Problem description - Update the entries from their first line through the line containing "- row: Jason Doyle | 2016 | 4", replacing "Pick" with "Selection" wherever it occurs and changing nothing else. Leave the pictures out of the result.

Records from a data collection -
* * *

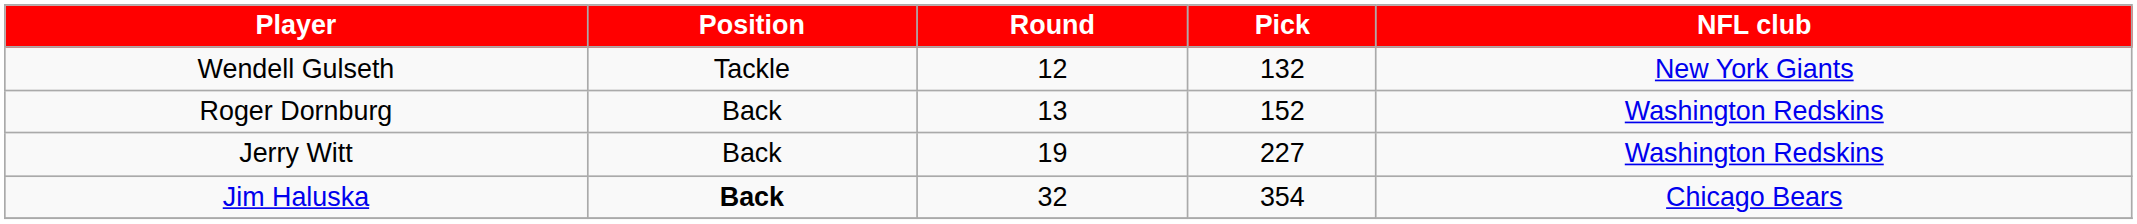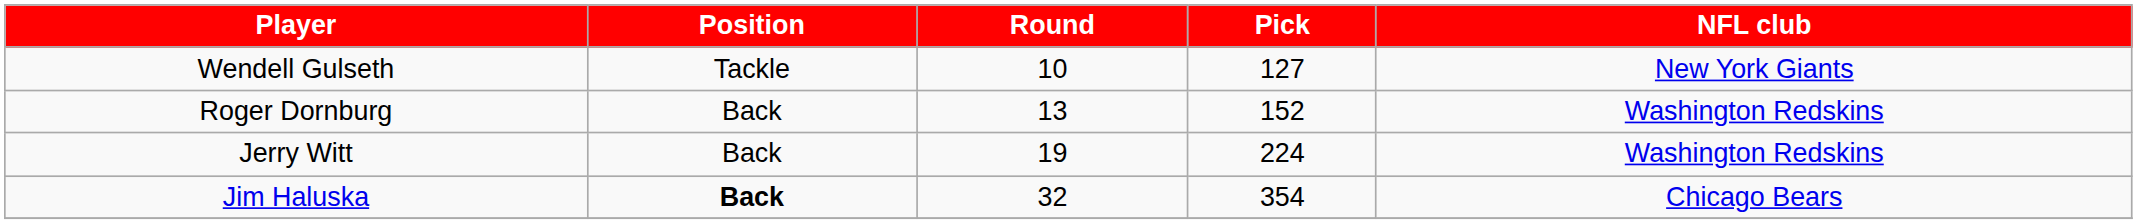Wendell Gulseth | Round: 12 -> 10
Wendell Gulseth | Pick: 132 -> 127
Jerry Witt | Pick: 227 -> 224
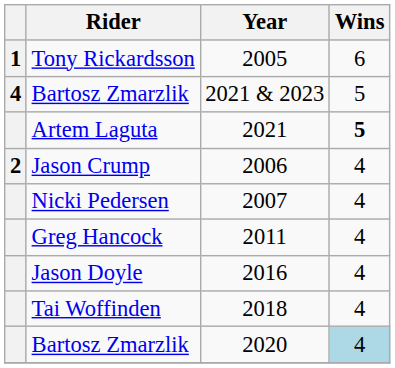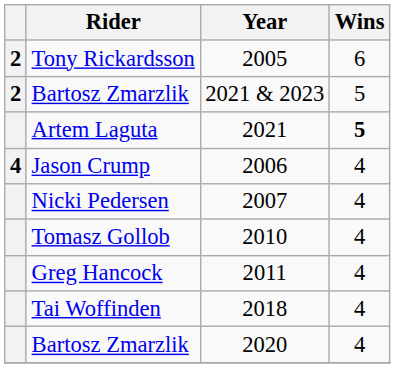Tony Rickardsson | column 1: 1 -> 2
Bartosz Zmarzlik / 2021 & 2023 | column 1: 4 -> 2
Jason Crump | column 1: 2 -> 4
+ row: Tomasz Gollob | 2010 | 4
- row: Jason Doyle | 2016 | 4
Bartosz Zmarzlik / 2020 | Wins: lightblue background -> no background
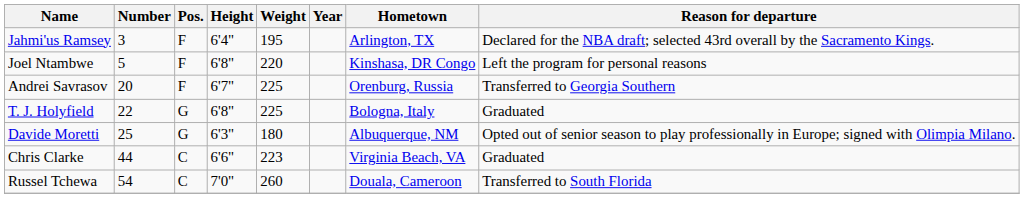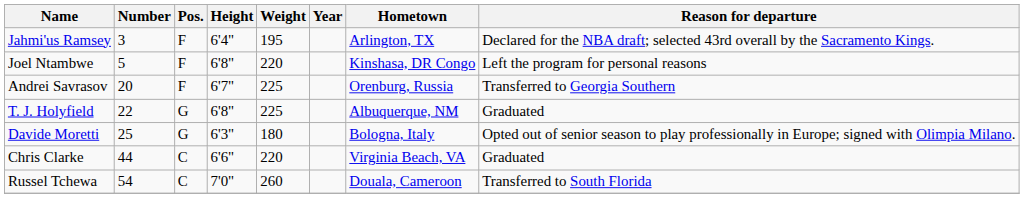T. J. Holyfield | Hometown: Bologna, Italy -> Albuquerque, NM
Davide Moretti | Hometown: Albuquerque, NM -> Bologna, Italy
Chris Clarke | Weight: 223 -> 220
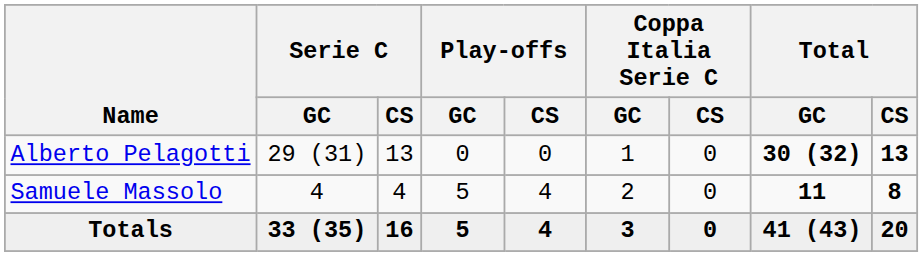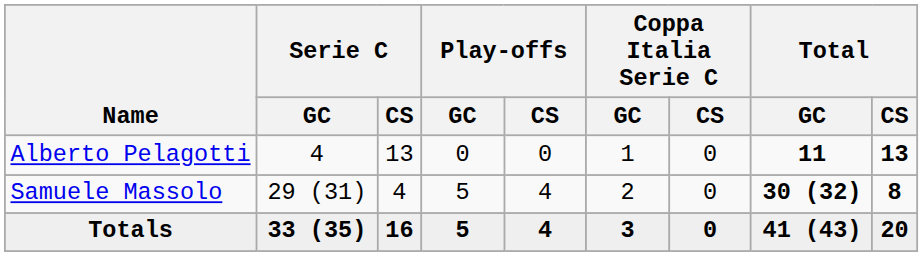Alberto Pelagotti | Serie C / GC: 29 (31) -> 4
Alberto Pelagotti | Total / GC: 30 (32) -> 11
Samuele Massolo | Serie C / GC: 4 -> 29 (31)
Samuele Massolo | Total / GC: 11 -> 30 (32)
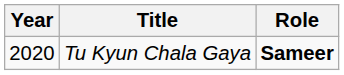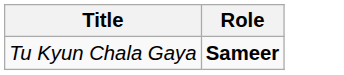- column: Year | 2020
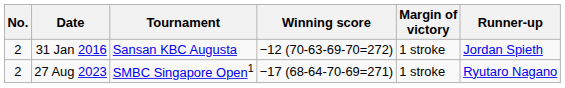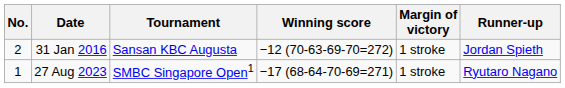27 Aug 2023 | No.: 2 -> 1
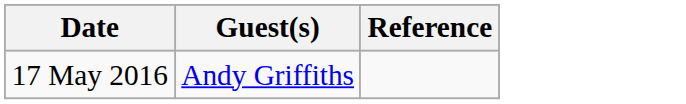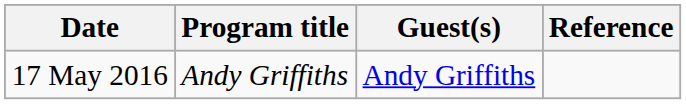+ column: Program title | Andy Griffiths
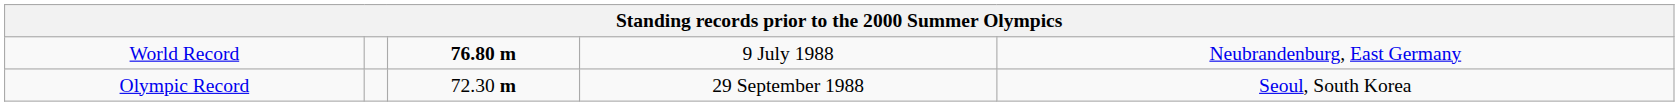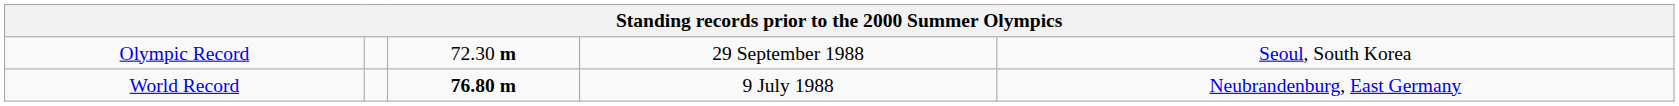rows swapped: World Record <-> Olympic Record
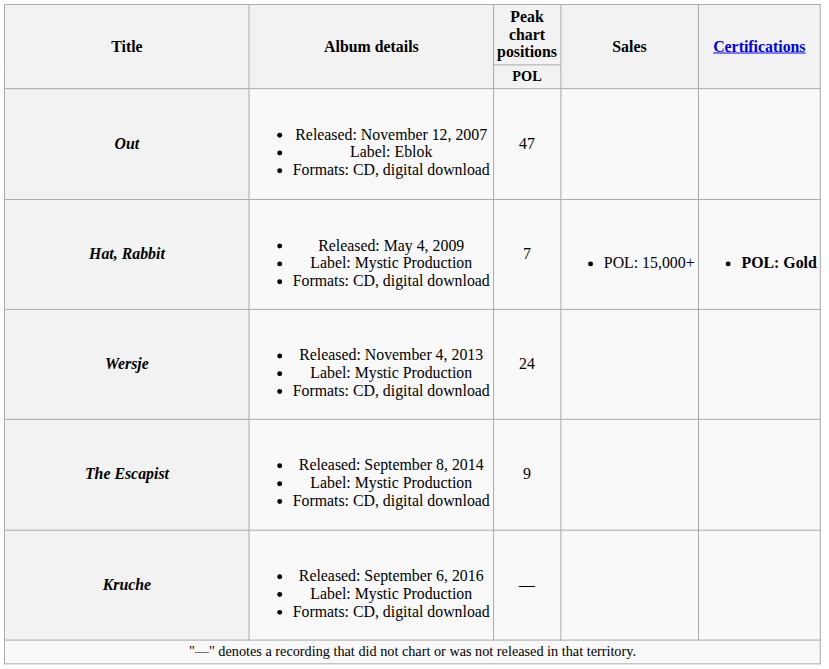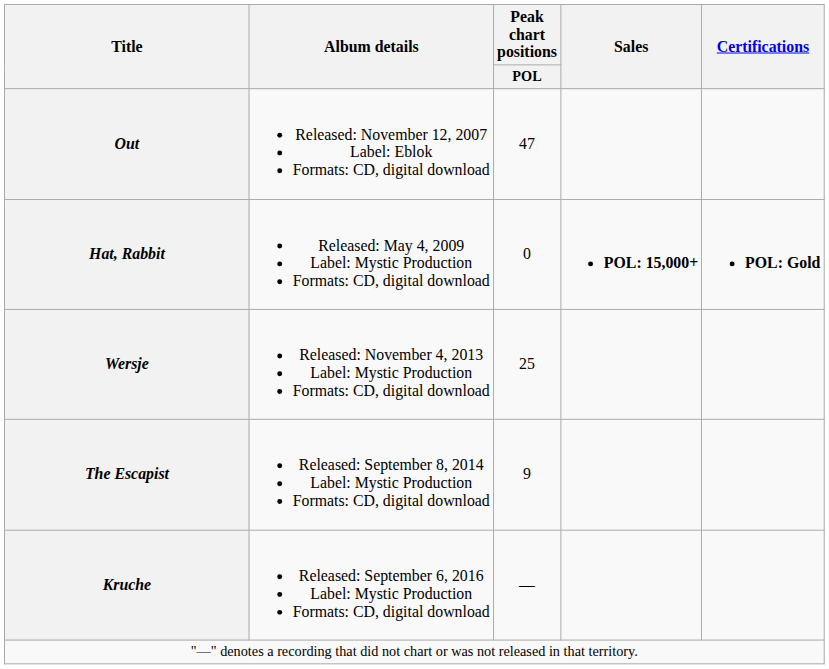Hat, Rabbit | Peak chart positions / POL: 7 -> 0
Hat, Rabbit | Sales: normal -> bold
Wersje | Peak chart positions / POL: 24 -> 25
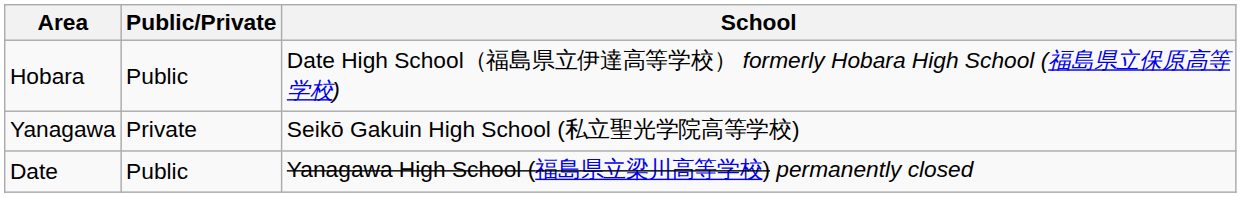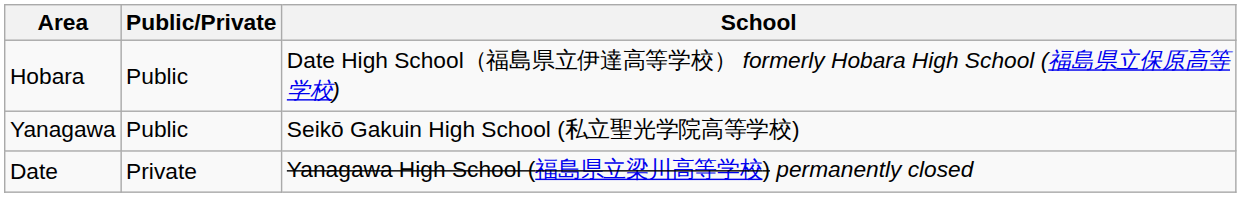Yanagawa | Public/Private: Private -> Public
Date | Public/Private: Public -> Private
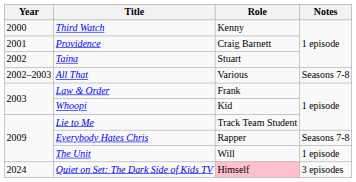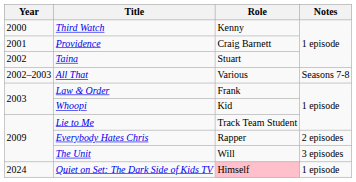Everybody Hates Chris | Notes: Seasons 7-8 -> 2 episodes
The Unit | Notes: 1 episode -> 3 episodes
Quiet on Set: The Dark Side of Kids TV | Notes: 3 episodes -> 1 episode
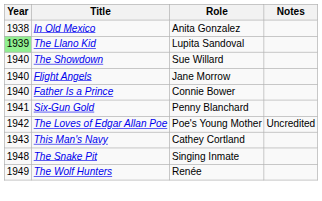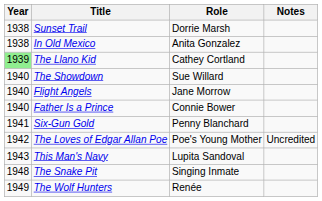+ row: 1938 | Sunset Trail | Dorrie Marsh
The Llano Kid | Role: Lupita Sandoval -> Cathey Cortland
This Man's Navy | Role: Cathey Cortland -> Lupita Sandoval
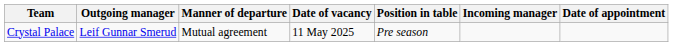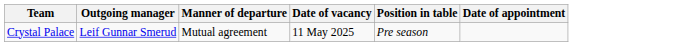- column: Incoming manager
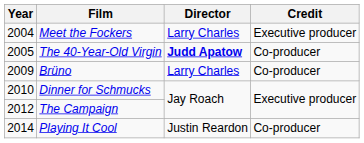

* * *

Reply to the task -
Wendell Gulseth | Round: 12 -> 10
Wendell Gulseth | Selection: 132 -> 127
Jerry Witt | Selection: 227 -> 224
Tony Rickardsson | column 1: 1 -> 2
Bartosz Zmarzlik / 2021 & 2023 | column 1: 4 -> 2
Jason Crump | column 1: 2 -> 4
+ row: Tomasz Gollob | 2010 | 4
- row: Jason Doyle | 2016 | 4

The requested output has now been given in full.